Study turns pigeons into “art critics”

World Science staff

You can have an eye for art. Or, you can have a bird’s eye view of something.

But both at the same time?

A Japanese researcher is reporting that he has trained pigeons to tell apart “good” and “bad” children’s paintings, in the process making judgments that largely agree with those of human viewers.

Can animals make artistic judgments? A researcher claims to have trained pigeons to tell apart “good” and “bad” children’s paintings
Whether the birds are weighing the works based on artistic merit, or on some other characteristic or cue, may not be fully ascertainable. But somehow, the avians could distinguish between pictures previously rated as good or bad by adults, according to psychologist Shigeru Watanabe of Keio University in Tokyo.

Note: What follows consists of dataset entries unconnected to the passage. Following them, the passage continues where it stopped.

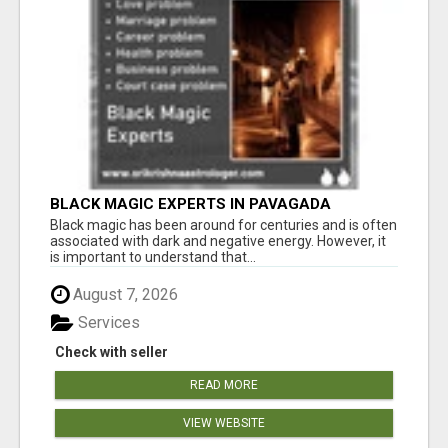
BLACK MAGIC EXPERTS IN PAVAGADA
Black magic has been around for centuries and is often
associated with dark and negative energy. However, it
is important to understand that...
August 7, 2026
Services
Check with seller
READ MORE
VIEW WEBSITE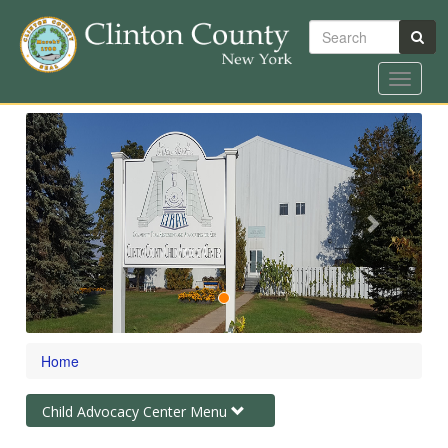
Search
Toggle
navigat
Skip
Previous
Next
to
main
content
Home
Toggle
Child Advocacy Center Menu
navigation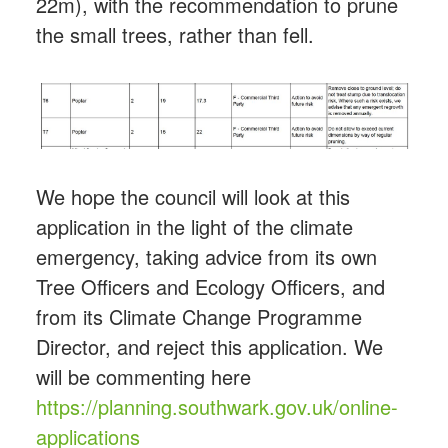
22m), with the recommendation to prune
the small trees, rather than fell.
We hope the council will look at this
application in the light of the climate
emergency, taking advice from its own
Tree Officers and Ecology Officers, and
from its Climate Change Programme
Director, and reject this application. We
will be commenting here
https://
planning.southwark.gov.uk/online-
applica
tions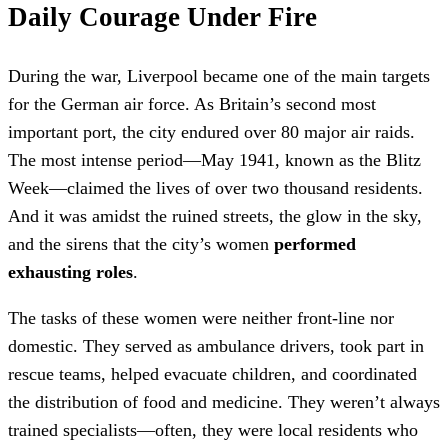
Daily Courage Under Fire
During the war, Liverpool became one of the main targets
for the German air force. As Britain’s second most
important port, the city endured over 80 major air raids.
The most intense period—May 1941, known as the Blitz
Week—claimed the lives of over two thousand residents.
And it was amidst the ruined streets, the glow in the sky,
and the sirens that the city’s women
performed
exhausting roles
.
The tasks of these women were neither front-line nor
domestic. They served as ambulance drivers, took part in
rescue teams, helped evacuate children, and coordinated
the distribution of food and medicine. They weren’t always
trained specialists—often, they were local residents who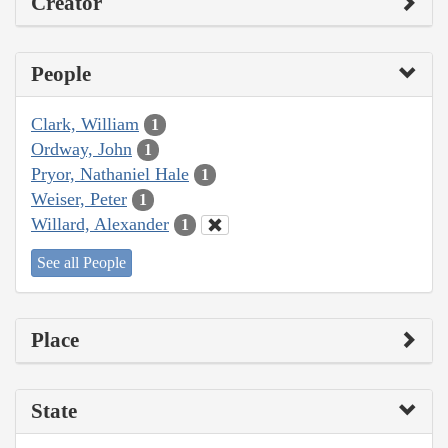
Creator
People
Clark, William
1
Ordway, John
1
Pryor, Nathaniel Hale
1
Weiser, Peter
1
Willard, Alexander
1
See all People
Place
State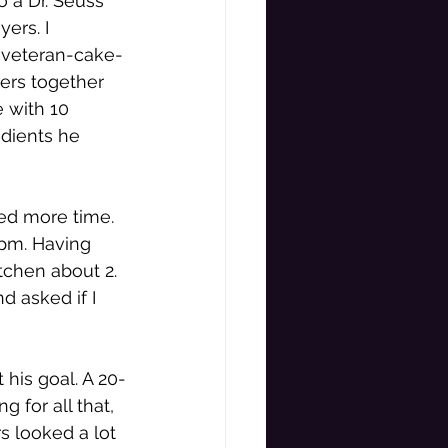
o a Dr. Seuss 
ers. I 
s veteran-cake-
ers together 
 with 10 
dients he 
ed more time. 
4pm. Having 
tchen about 2. 
d asked if I 
 his goal. A 20-
 for all that, 
s looked a lot 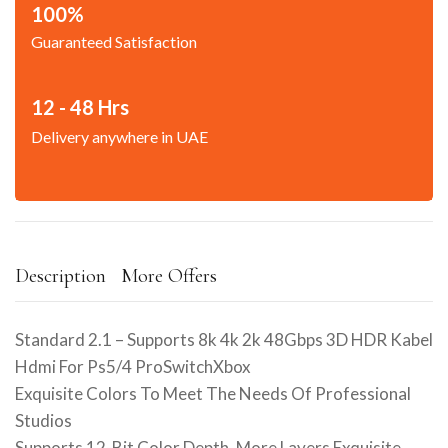
100%
Guaranteed Satisfaction
12 - 48 Hrs
Delivery anywhere in UAE
Description
More Offers
Standard 2.1 – Supports 8k 4k 2k 48Gbps 3D HDR Kabel
Hdmi For Ps5/4 ProSwitchXbox
Exquisite Colors To Meet The Needs Of Professional
Studios
Supports 12-Bit Color Depth, More Layers Exquisite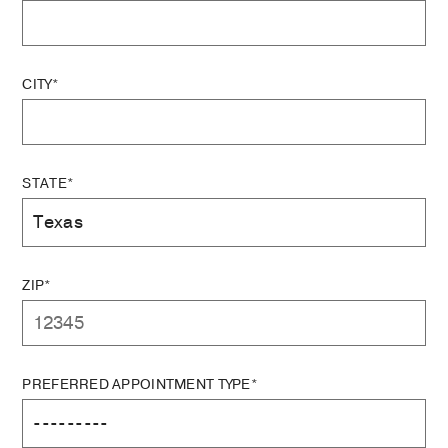
CITY*
STATE*
ZIP*
PREFERRED APPOINTMENT TYPE*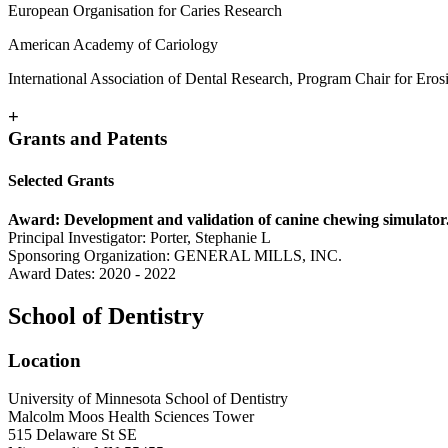
European Organisation for Caries Research
American Academy of Cariology
International Association of Dental Research, Program Chair for Eros
+
Grants and Patents
Selected Grants
Award: Development and validation of canine chewing simulator.
Principal Investigator: Porter, Stephanie L
Sponsoring Organization: GENERAL MILLS, INC.
Award Dates: 2020 - 2022
School of Dentistry
Location
University of Minnesota School of Dentistry
Malcolm Moos Health Sciences Tower
515 Delaware St SE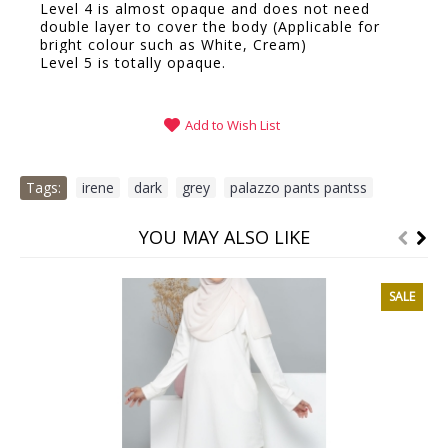
Level 4 is almost opaque and does not need
double layer to cover the body (Applicable for
bright colour such as White, Cream)
Level 5 is totally opaque.
Add to Wish List
Tags:
irene
,
dark
,
grey
,
palazzo pants pantss
YOU MAY ALSO LIKE
SALE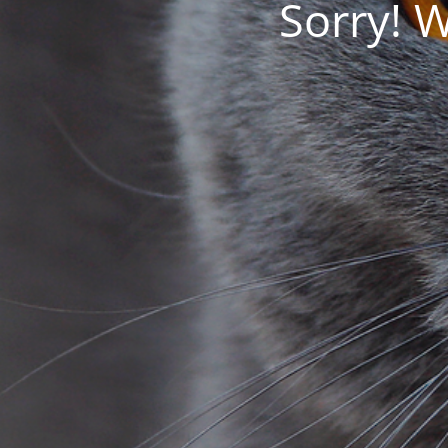
Sorry! 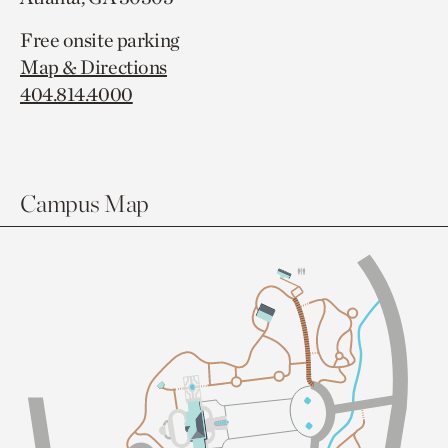
Free onsite parking
Map & Directions
404.814.4000
Campus Map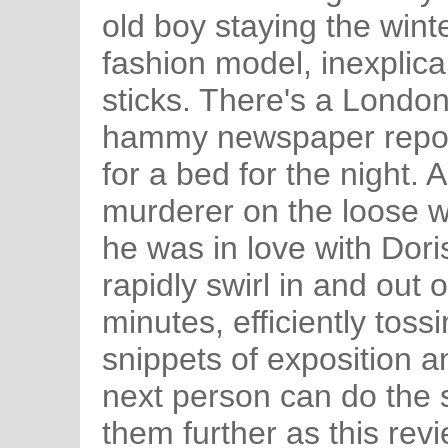
old boy staying the winte
fashion model, inexplica
sticks. There's a Londo
hammy newspaper report
for a bed for the night.
murderer on the loose 
he was in love with Dori
rapidly swirl in and out o
minutes, efficiently toss
snippets of exposition a
next person can do the 
them further as this revi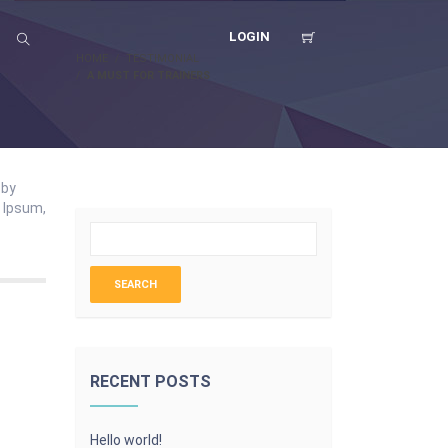
LOGIN
HOME
TESTIMONIAL
A MUST FOR TRAINERS
 by
m Ipsum,
RECENT POSTS
Hello world!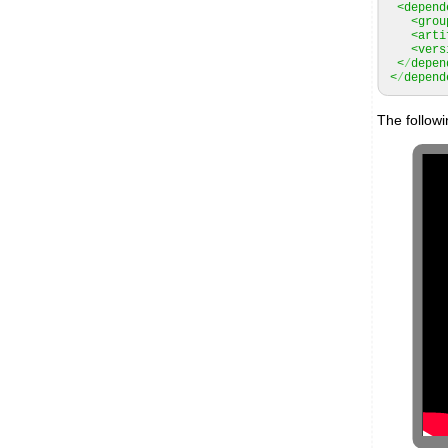
<depend
<grou
<arti
<vers
<
/
depen
<
/
depend
The follow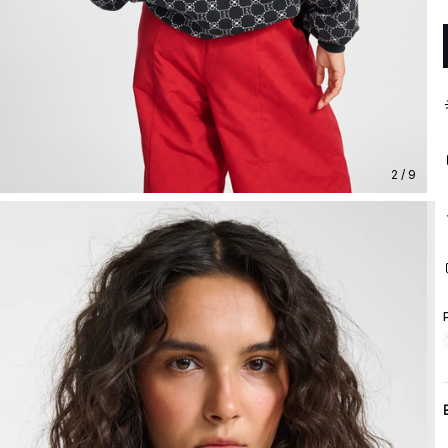
2 / 9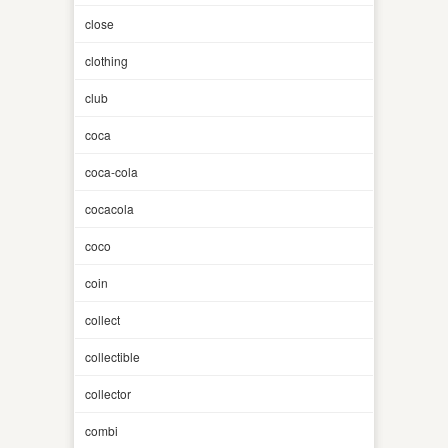
close
clothing
club
coca
coca-cola
cocacola
coco
coin
collect
collectible
collector
combi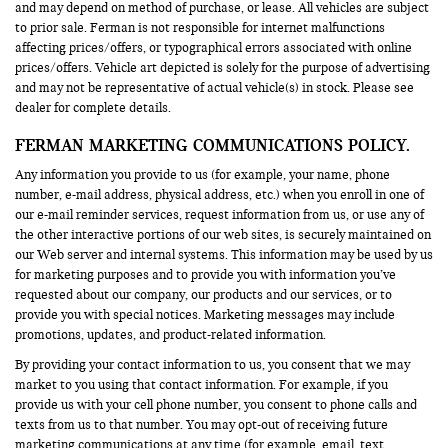
and may depend on method of purchase, or lease. All vehicles are subject
to prior sale. Ferman is not responsible for internet malfunctions
affecting prices/offers, or typographical errors associated with online
prices/offers. Vehicle art depicted is solely for the purpose of advertising
and may not be representative of actual vehicle(s) in stock. Please see
dealer for complete details.
FERMAN MARKETING COMMUNICATIONS POLICY.
Any information you provide to us (for example, your name, phone
number, e-mail address, physical address, etc.) when you enroll in one of
our e-mail reminder services, request information from us, or use any of
the other interactive portions of our web sites, is securely maintained on
our Web server and internal systems. This information may be used by us
for marketing purposes and to provide you with information you’ve
requested about our company, our products and our services, or to
provide you with special notices. Marketing messages may include
promotions, updates, and product-related information.
By providing your contact information to us, you consent that we may
market to you using that contact information. For example, if you
provide us with your cell phone number, you consent to phone calls and
texts from us to that number. You may opt-out of receiving future
marketing communications at any time (for example, email, text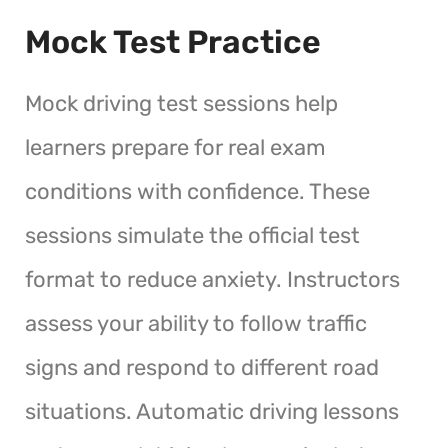
Mock Test Practice
Mock driving test sessions help
learners prepare for real exam
conditions with confidence. These
sessions simulate the official test
format to reduce anxiety. Instructors
assess your ability to follow traffic
signs and respond to different road
situations. Automatic driving lessons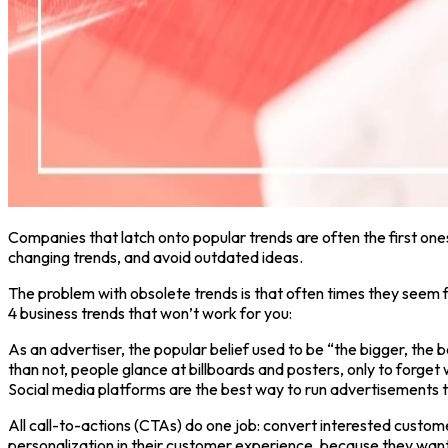
Companies that latch onto popular trends are often the first ones
changing trends, and avoid outdated ideas.
The problem with obsolete trends is that often times they seem fi
4 business trends that won’t work for you:
As an advertiser, the popular belief used to be “the bigger, the bett
than not, people glance at billboards and posters, only to forge
Social media platforms are the best way to run advertisements tha
All call-to-actions (CTAs) do one job: convert interested cust
personalization in their customer experience, because they want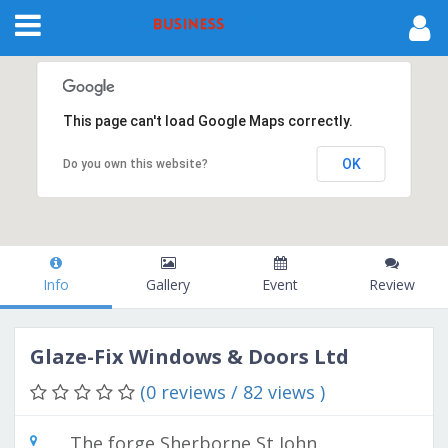
This page can't load Google Maps correctly.
OK
Do you own this website?
Info
Gallery
Event
Review
Glaze-Fix Windows & Doors Ltd
(0 reviews / 82 views )
The forge Sherborne St John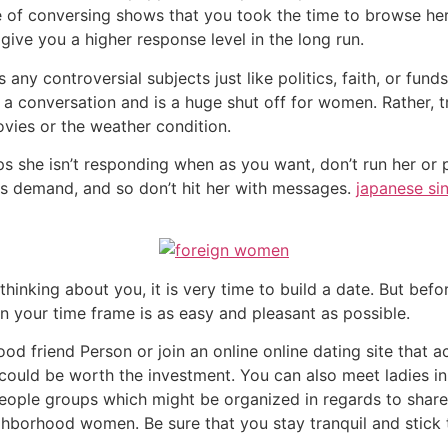
 of conversing shows that you took the time to browse her
give you a higher response level in the long run.
ny controversial subjects just like politics, faith, or funds
 a conversation and is a huge shut off for women. Rather, 
ovies or the weather condition.
haps she isn’t responding when as you want, don’t run her o
es demand, and so don’t hit her with messages.
japanese si
king about you, it is very time to build a date. But befor
in your time frame is as easy and pleasant as possible.
od friend Person or join an online online dating site that a
 could be worth the investment. You can also meet ladies i
people groups which might be organized in regards to shared
borhood women. Be sure that you stay tranquil and stick t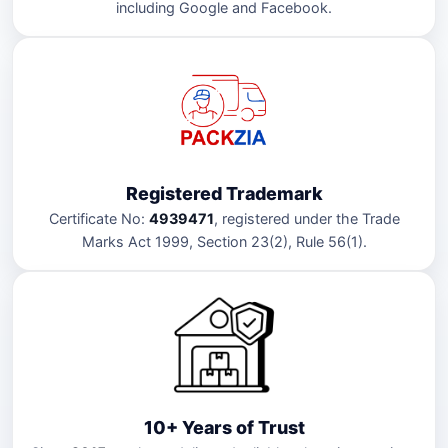
including Google and Facebook.
Registered Trademark
Certificate No:
4939471
, registered under the Trade
Marks Act 1999, Section 23(2), Rule 56(1).
10+ Years of Trust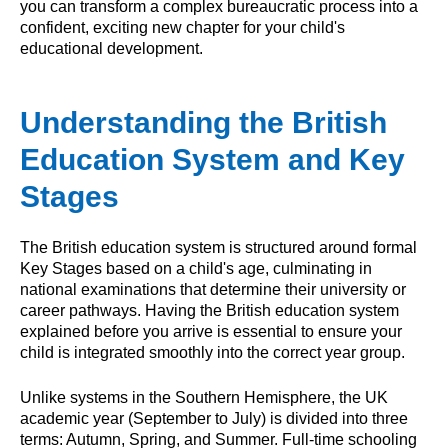
you can transform a complex bureaucratic process into a
confident, exciting new chapter for your child's
educational development.
Understanding the British
Education System and Key
Stages
The British education system is structured around formal
Key Stages based on a child's age, culminating in
national examinations that determine their university or
career pathways. Having the British education system
explained before you arrive is essential to ensure your
child is integrated smoothly into the correct year group.
Unlike systems in the Southern Hemisphere, the UK
academic year (September to July) is divided into three
terms: Autumn, Spring, and Summer. Full-time schooling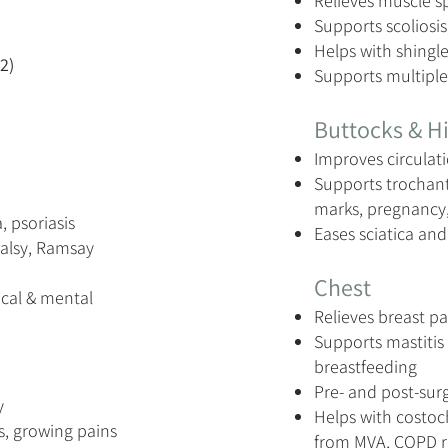
Relieves muscle s
Supports scoliosis
Helps with shingl
2)
Supports multiple
Buttocks & H
Improves circulati
Supports trochante
marks, pregnancy,
, psoriasis
Eases sciatica an
Palsy, Ramsay
Chest
cal & mental
Relieves breast pa
Supports mastitis 
breastfeeding
Pre- and post-sur
y
Helps with costoch
ts, growing pains
from MVA, COPD 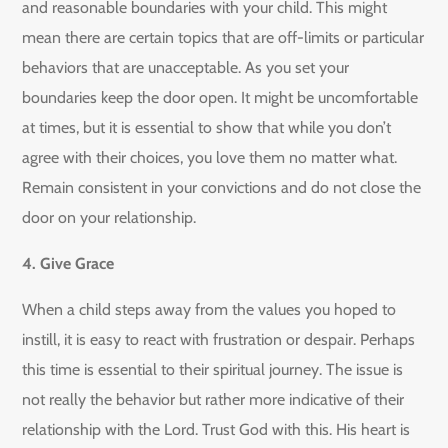
and reasonable boundaries with your child. This might
mean there are certain topics that are off-limits or particular
behaviors that are unacceptable. As you set your
boundaries keep the door open. It might be uncomfortable
at times, but it is essential to show that while you don’t
agree with their choices, you love them no matter what.
Remain consistent in your convictions and do not close the
door on your relationship.
4. Give Grace
When a child steps away from the values you hoped to
instill, it is easy to react with frustration or despair. Perhaps
this time is essential to their spiritual journey. The issue is
not really the behavior but rather more indicative of their
relationship with the Lord. Trust God with this. His heart is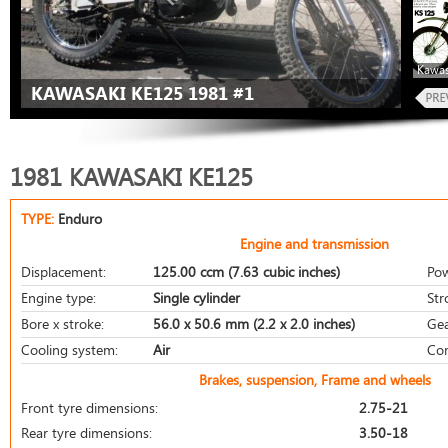
Kawas
KAWASAKI KE125 1981 #1
1981 KAWASAKI KE125
TYPE:
Enduro
Engine and transmission
Displacement:
125.00 ccm (7.63 cubic inches)
Pow
Engine type:
Single cylinder
Str
Bore x stroke:
56.0 x 50.6 mm (2.2 x 2.0 inches)
Gea
Cooling system:
Air
Com
Brakes, suspension, Frame and wheels
Front tyre dimensions:
2.75-21
Rear tyre dimensions:
3.50-18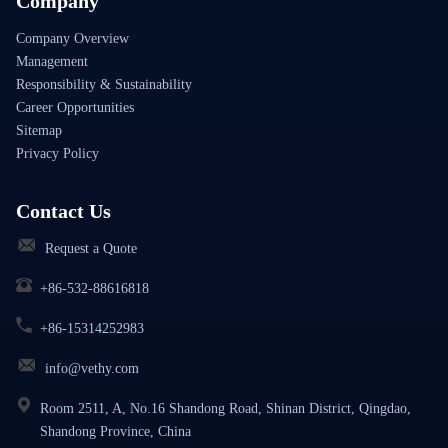
Company
Company Overview
Management
Responsibility & Sustainability
Career Opportunities
Sitemap
Privacy Policy
Contact Us
Request a Quote
+86-532-88616818
+86-15314252983
info@vethy.com
Room 2511, A, No.16 Shandong Road, Shinan District, Qingdao,
Shandong Province, China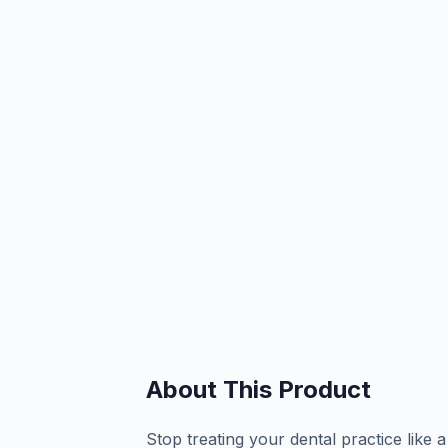
About This Product
Stop treating your dental practice like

Perhaps pigeons can “learn the concept of ‘beauty’ as defined by humans,” wrote Watanabe in the study, published in the June 16 issue of the research journal Animal Cognition.

Watanabe first asked a group of adults to judge several children’s paintings. Sophisticated evaluations weren’t requested: the viewers were simply asked to rate the works as “good” or “bad”—that is, beautiful or ugly.

Later, pigeons were trained, through dispensation of treats, to peck at “good” paintings. Pecking at “bad” ones would net them no reward.